O volume em discussão se soma a outras 250 mil toneladas já embarcadas recentemente para a Austrália, segundo informações divulgadas pelo gabinete presidencial indonésio.

O país asiático opera hoje com produção anual de 7,8 milhões de toneladas de ureia, enquanto o consumo interno gira em torno de 6,3 milhões de toneladas. A diferença entre oferta e demanda doméstica cria espaço para exportações adicionais em um cenário em que diversos mercados enfrentam dificuldade de abastecimento.

A disponibilidade indonésia ganha relevância para países importadores justamente no momento em que a elevação dos preços do petróleo e as incertezas geopolíticas encarecem a produção e o transporte de fertilizantes nitrogenados, cuja base industrial está diretamente ligada ao gás natural.

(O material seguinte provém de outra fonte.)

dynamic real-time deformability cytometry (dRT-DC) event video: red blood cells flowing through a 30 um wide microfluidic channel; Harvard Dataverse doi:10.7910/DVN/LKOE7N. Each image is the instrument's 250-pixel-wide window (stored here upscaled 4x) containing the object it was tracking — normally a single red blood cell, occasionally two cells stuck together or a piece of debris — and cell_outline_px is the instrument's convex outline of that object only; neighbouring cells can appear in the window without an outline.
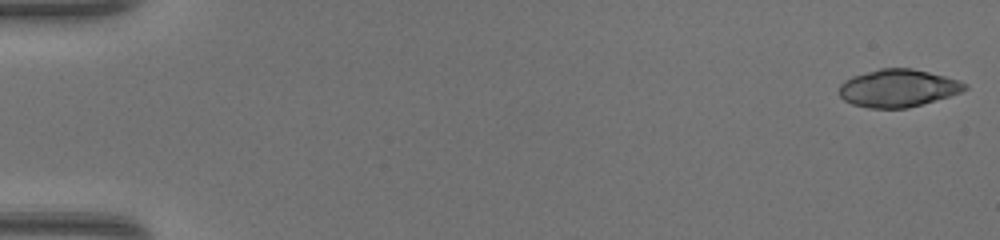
{"species": "common noctule bat (a hibernating species)", "species_latin": "Nyctalus noctula", "temperature_condition": "warm", "stored_images_in_passage": 48, "camera_frame_rate_fps": 3000, "um_per_image_px": 0.085, "animal": {"sex": "female", "body_mass_g": 17.0, "forearm_length_mm": 48.0}, "frame": {"image": 1, "passage_image": 1, "time_ms": 0.0, "image_size_px": [1000, 240], "cell_outline_px": [[968, 88], [960, 92], [948, 96], [908, 108], [868, 108], [852, 104], [844, 100], [840, 96], [840, 84], [844, 80], [852, 76], [880, 68], [912, 68], [960, 80], [968, 84]], "centroid_in_image_um": [76.32, 7.49], "position_along_channel_um": 8.7, "area_um2": 27.46}}
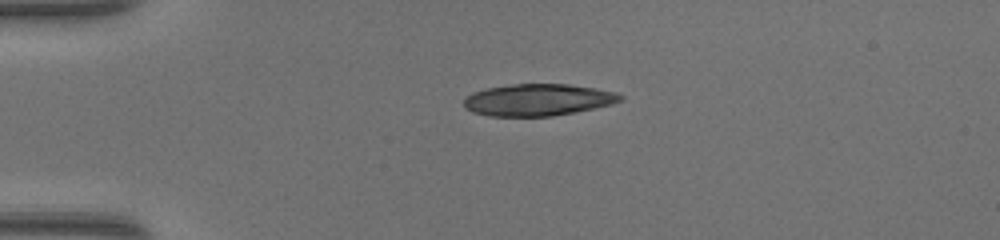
{"frame": {"image": 2, "passage_image": 12, "time_ms": 3.667, "image_size_px": [1000, 240], "cell_outline_px": [[624, 100], [612, 104], [552, 116], [488, 116], [472, 112], [464, 108], [464, 96], [472, 92], [484, 88], [512, 84], [568, 84], [596, 88], [616, 92], [624, 96]], "centroid_in_image_um": [45.69, 8.48], "position_along_channel_um": 39.3, "area_um2": 29.25}}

Autoridades internacionais de comércio alertaram nos últimos dias que a escassez de fertilizantes tende a atingir com maior intensidade países em desenvolvimento, mais sensíveis à volatilidade de preços e com menor capacidade de formar estoques estratégicos.

Para o Brasil, que depende fortemente de importações para suprir a demanda de ureia, a eventual entrada desse volume no mercado pode representar alívio pontual em um ambiente de oferta restrita e custos elevados.